Text segment:
Friday, September 26, 2014

Moving Beyond Mere Plot in The Painted Bird



I occasionally chart my progress though this reading list on Facebook and invite others to join me in reading the next book.  Once I finished Herzog, I made a blanket invitation to read The Painted Bird with me.  I noted that I had no idea what the book was about but that it was less than 250 pages in the version I had, so come play!  There were no takers, but then there never are, so that’s not especially noteworthy.  The thing that interested me was one of my friends’ responses: “Hooboy,” he wrote.  I asked  if he had read the book and what his comment meant.  He responded, “ Yea. I have not read the Painted Bird, but it's often at the top of ‘I want to be really really depressed, what should I read?’ threads.  His comment made me both laugh and think.

The last time I had heard someone tell me that he didn’t want to read a book because he didn’t want to be depressed was in reference to Steinbeck’s Grapes of Wrath.  If someone summarized just the plot of Grapes of Wrath, I don’t think I’d want to read it either.  Similarly, if before reading The Painted Bird, I knew that the story followed a child as he aged from 6 to 12 in the backwoods villages of a non-specific Eastern European country betting beaten, abused and molested while watching other get beaten, abused, and molested until the war ends and he is reunited with his parents only to discover that everyone is broken from the brutality of the war and no connection with anyone else can be made—if I knew that, I would not have dived energetically into the book.

But of course a novel is so much more than the outline of its plot.  In fact, with the exception of plot-twist-filled mystery stories, the plot is usually the least interesting part of any novel.  If you were to give a two page plot summary to 100 writers and asked them to tell that story, you would get 100 entirely different novels.  A novel is created by language, by characters and characterizations, by descriptions and the lack of descriptions.  It’s tone and perspective, sentence structure and attitude.  A book is never “about” its plot, and to dismiss a book because of its plot is to deprive yourself of some incredible reading, especially if you are talking about Jerzy Kosinski’s The Painted Bird.

The story is riveting from the outset.  Kosinski creates such a complete and absorbing world, that I wanted more and more, no matter how horrifying the events were to become.  And even when they were at their worst, the neutral tone and simple structure of the sentences and observations, presented through the eyes of a child who is no longer innocent but still far from experienced, all work together to create a visceral and intellectual punch that provides an impact without dragging me emotionally down.  There is, in short, nothing sentimental to gum up the works and bring the story down to an emotional morass.

(Extracted data entries)
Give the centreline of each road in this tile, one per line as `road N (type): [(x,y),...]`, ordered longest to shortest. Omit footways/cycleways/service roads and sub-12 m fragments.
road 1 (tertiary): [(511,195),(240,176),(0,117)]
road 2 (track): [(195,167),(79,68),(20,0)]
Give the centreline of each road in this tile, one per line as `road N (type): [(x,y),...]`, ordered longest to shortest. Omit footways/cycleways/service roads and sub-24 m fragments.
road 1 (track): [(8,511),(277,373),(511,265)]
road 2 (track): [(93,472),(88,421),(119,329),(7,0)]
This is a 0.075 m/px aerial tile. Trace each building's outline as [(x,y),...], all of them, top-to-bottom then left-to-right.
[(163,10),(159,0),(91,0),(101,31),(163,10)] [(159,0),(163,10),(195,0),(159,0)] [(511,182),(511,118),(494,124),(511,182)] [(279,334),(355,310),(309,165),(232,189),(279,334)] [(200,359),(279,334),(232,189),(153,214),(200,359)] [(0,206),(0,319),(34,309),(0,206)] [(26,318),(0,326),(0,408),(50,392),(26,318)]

--

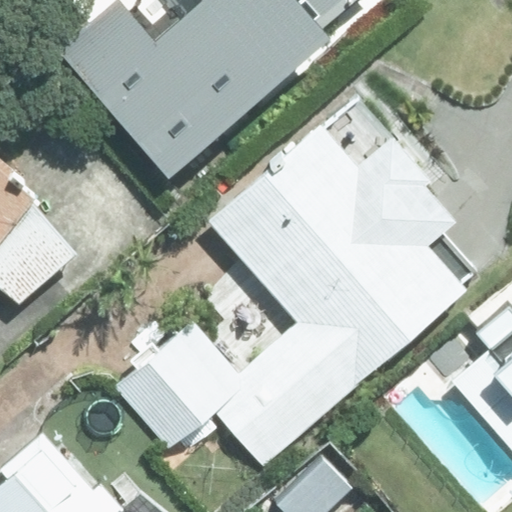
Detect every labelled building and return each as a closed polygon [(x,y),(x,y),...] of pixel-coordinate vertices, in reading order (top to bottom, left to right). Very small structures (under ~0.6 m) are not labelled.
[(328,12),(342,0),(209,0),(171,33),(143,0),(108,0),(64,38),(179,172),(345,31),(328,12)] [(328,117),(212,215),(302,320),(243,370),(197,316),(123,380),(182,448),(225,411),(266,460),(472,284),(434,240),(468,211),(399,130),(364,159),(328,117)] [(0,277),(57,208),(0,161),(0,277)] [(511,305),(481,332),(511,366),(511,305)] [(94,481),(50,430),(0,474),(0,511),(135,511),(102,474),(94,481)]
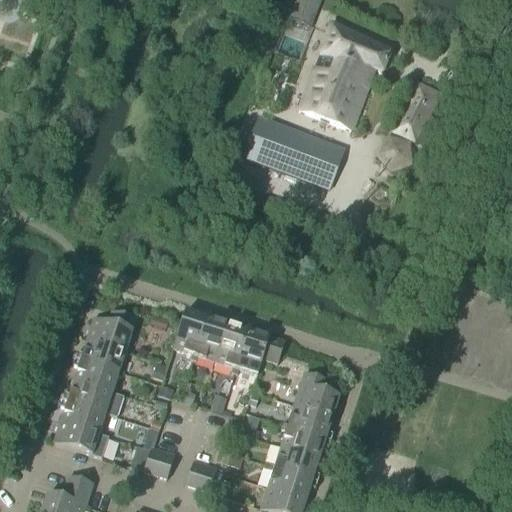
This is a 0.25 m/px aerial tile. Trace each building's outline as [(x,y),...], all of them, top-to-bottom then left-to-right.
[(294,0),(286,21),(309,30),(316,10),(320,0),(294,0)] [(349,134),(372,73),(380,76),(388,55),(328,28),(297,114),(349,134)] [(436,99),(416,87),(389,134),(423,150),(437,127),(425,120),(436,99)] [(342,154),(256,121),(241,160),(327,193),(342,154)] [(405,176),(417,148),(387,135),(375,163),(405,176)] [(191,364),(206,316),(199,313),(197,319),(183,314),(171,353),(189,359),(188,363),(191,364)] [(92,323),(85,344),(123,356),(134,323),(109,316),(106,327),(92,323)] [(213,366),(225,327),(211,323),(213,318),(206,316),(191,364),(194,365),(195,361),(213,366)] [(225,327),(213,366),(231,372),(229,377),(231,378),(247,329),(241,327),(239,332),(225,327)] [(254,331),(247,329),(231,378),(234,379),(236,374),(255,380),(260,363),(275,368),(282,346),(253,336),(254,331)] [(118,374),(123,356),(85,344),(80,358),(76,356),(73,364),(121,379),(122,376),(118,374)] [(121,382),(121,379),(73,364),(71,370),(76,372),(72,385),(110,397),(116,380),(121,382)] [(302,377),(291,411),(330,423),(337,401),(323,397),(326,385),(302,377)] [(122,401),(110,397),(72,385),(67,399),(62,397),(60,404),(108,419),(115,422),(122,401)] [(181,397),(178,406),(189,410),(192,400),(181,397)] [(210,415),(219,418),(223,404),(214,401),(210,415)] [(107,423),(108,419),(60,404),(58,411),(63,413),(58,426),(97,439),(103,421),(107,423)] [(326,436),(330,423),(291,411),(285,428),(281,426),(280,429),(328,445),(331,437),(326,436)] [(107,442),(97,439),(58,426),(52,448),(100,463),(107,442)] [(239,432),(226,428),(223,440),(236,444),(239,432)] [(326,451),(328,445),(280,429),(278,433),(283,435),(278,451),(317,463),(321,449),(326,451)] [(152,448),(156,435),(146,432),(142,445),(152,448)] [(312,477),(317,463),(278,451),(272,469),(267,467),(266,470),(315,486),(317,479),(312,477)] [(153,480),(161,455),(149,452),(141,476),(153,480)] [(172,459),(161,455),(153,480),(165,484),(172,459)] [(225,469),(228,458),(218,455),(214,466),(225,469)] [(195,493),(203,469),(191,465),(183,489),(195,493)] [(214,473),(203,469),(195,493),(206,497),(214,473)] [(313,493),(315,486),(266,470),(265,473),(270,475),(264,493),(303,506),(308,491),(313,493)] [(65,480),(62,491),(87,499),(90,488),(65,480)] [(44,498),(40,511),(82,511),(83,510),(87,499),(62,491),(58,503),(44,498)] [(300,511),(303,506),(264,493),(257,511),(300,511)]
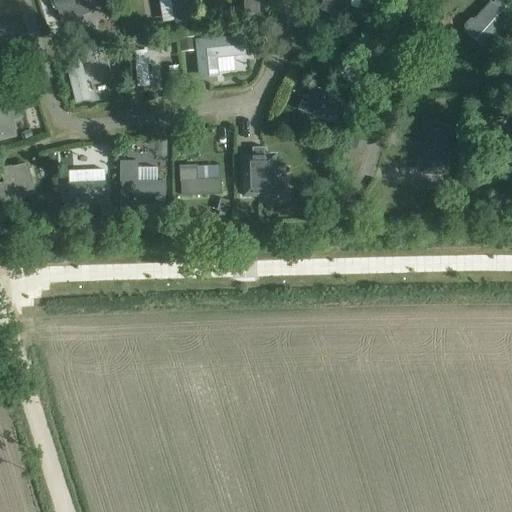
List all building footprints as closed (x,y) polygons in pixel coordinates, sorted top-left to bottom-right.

Requirement 1: In the blog post about The Painted Bird, between what ages does the story follow the child?
Requirement 2: Summarize the blog post about The Painted Bird in two sentences.

Expected output 1: From 6 to 12.

Expected output 2: A friend remarked that The Painted Bird often appears at the top of threads for readers who want to be depressed, and the post responds that a novel is far more than its plot and should not be dismissed because of it. The post calls Kosinski's book riveting from the outset, saying its neutral tone and simple sentences, seen through a child's eyes, deliver a visceral and intellectual punch without anything sentimental.